Alumna Jill Barnes, Ph.D. helps her grad student get settled at Mayo — for cancer treatment and lab experience
As a Mayo Clinic alumna, Jill Barnes, Ph.D. (ANES ’13), is frequently approached by people wanting to know more about Mayo Clinic — what it’s like and how to access care. Dr. Barnes is an assistant professor of kinesiology at the University of Wisconsin-Madison.
“I know how wonderful the care is at Mayo, and I want to help them whenever I can,” she says. “As an alum, I feel like I have a little bit of an inside edge and call colleagues from Mayo for advice on where to direct potential patients with specific questions.”
Dr. Barnes was glad to have that “in” when someone in her small lab needed a referral. Her graduate student Nicole Eisenmann was diagnosed with synovial sarcoma in November. She had her tumor removed at the UW hospital. The hospital’s sarcoma board recommended proton beam therapy. When Eisenmann shared that information with Dr. Barnes, she strongly encouraged her to seek a consultation at Mayo Clinic and made some calls on her behalf.
“I’m in the first year of my master’s program at UW, so Dr. Barnes and I hadn’t known each other for very long. It was great that she went out of her way to help me,” says Eisenmann, who began seven weeks of treatment in Rochester in February.
Dr. Barnes was just getting started. “Being gone for a couple of months meant Nicole would miss a lot of lab time,” she says. “I contacted my former colleagues at Mayo to see if they’d let her participate in their lab activities during her time at Mayo. They were happy to help.”
Dr. Barnes arranged for Eisenmann to observe research studies in the lab of Michael Joyner, M.D. (ANES ’92), and attend journal club meetings and research presentations. To make sure everything was in place to ensure Eisenmann’s success, Dr. Barnes traveled from Madison to Rochester. She introduced Eisenmann to her former Mayo lab mates and brought along two of the others from her current UW lab.
“They were all happy to meet my friends at Mayo and see Nicole settled in her temporary home,” says Dr.
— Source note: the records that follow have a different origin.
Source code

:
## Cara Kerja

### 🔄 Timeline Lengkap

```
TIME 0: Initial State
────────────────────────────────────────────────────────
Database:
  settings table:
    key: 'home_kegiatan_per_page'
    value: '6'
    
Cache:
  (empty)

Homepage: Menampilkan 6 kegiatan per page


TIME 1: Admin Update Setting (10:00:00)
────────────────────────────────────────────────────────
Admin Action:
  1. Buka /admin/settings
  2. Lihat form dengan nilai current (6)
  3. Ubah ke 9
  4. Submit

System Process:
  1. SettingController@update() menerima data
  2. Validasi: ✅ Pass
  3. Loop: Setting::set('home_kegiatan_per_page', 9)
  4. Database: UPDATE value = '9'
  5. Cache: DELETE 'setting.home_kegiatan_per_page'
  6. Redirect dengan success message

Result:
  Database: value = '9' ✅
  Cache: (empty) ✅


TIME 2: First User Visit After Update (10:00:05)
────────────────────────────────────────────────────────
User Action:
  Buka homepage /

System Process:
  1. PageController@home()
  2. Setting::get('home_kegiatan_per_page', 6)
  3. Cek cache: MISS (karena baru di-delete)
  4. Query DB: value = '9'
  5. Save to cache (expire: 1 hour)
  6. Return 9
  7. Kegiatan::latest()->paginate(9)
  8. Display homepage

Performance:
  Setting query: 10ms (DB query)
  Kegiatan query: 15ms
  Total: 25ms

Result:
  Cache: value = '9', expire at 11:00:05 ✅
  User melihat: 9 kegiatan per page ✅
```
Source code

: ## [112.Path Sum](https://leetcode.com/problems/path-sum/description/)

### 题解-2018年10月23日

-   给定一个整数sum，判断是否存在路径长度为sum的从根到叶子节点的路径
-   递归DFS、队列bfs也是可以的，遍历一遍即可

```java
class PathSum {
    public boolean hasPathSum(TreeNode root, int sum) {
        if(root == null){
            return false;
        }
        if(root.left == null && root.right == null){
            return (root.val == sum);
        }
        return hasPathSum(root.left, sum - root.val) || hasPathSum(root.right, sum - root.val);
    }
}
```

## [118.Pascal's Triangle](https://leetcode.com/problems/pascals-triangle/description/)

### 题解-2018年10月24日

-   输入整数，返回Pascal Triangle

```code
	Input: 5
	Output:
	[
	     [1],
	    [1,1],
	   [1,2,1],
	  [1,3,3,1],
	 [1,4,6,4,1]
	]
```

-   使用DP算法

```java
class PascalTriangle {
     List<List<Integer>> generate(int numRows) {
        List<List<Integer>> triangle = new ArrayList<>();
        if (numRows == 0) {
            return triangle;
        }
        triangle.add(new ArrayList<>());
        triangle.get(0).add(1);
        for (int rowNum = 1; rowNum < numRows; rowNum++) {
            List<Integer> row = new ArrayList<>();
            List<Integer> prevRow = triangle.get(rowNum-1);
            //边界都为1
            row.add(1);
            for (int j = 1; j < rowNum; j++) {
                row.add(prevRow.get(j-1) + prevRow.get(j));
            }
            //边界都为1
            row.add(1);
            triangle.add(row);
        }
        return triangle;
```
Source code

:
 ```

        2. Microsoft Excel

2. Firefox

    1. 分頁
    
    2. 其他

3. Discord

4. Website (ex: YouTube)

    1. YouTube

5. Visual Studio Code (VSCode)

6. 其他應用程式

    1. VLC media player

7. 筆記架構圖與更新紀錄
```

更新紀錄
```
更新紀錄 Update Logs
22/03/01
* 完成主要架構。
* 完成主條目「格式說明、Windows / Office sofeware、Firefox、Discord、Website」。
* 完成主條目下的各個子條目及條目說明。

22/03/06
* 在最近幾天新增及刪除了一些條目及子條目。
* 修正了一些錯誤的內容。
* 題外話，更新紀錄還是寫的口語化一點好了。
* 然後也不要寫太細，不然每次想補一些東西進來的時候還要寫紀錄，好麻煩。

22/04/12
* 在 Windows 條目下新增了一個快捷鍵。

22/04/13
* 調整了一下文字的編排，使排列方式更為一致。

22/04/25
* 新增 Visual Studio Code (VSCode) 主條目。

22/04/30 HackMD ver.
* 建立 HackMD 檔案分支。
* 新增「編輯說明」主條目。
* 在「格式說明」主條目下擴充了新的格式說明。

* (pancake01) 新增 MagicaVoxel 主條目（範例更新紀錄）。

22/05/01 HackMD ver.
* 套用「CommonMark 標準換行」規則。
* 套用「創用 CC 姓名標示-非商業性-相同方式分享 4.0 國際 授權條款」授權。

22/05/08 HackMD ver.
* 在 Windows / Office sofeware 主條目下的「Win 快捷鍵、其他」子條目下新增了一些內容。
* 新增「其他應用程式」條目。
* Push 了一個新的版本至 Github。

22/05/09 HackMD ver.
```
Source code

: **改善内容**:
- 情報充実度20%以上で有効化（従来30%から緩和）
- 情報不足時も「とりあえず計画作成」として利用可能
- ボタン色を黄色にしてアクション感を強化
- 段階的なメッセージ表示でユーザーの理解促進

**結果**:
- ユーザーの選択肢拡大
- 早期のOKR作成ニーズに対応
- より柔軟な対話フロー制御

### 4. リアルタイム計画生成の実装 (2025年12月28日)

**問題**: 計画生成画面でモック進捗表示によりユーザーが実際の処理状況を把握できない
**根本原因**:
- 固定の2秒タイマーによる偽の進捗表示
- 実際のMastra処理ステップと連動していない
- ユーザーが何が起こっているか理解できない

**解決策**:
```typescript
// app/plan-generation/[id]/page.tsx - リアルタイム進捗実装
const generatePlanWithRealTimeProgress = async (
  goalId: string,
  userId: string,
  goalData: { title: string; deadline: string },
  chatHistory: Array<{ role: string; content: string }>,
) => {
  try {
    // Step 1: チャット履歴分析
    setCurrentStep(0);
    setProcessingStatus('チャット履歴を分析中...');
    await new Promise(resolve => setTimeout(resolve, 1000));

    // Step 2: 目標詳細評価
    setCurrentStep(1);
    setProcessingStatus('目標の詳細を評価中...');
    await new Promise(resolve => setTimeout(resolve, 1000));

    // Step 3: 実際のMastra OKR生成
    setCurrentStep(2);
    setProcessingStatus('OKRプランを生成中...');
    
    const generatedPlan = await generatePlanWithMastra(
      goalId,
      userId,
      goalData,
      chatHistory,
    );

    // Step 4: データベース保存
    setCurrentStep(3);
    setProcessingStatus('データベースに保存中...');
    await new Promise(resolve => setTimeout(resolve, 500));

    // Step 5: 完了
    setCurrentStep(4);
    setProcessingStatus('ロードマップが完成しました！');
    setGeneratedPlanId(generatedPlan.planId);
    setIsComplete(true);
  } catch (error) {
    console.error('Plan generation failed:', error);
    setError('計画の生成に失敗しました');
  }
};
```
Barnes. “My lab collaborates with Mayo on some research, so it was nice for everyone to meet face to face.”
Eisenmann says she’s glad to be busy during her time at Mayo Clinic and grateful for the opportunity to see the inner workings of a Mayo lab. “They’ve been very welcoming to me.
“It was neat to see Dr. Barnes at her old stomping ground. She has great relationships with her previous co-workers and mentors. I like meeting the people who have influenced her. She even gave me recommendations for restaurants and things to do in Rochester. That’s just the type of person she is — very caring.”
After her proton beam therapy at Mayo Clinic, Eisenmann will return to Madison for chemotherapy.
“I was overwhelmed at first after my diagnosis, but I have a lot of support here at Mayo and at UW,” she says. “Mayo surpassed my expectations. My outlook looks pretty good.”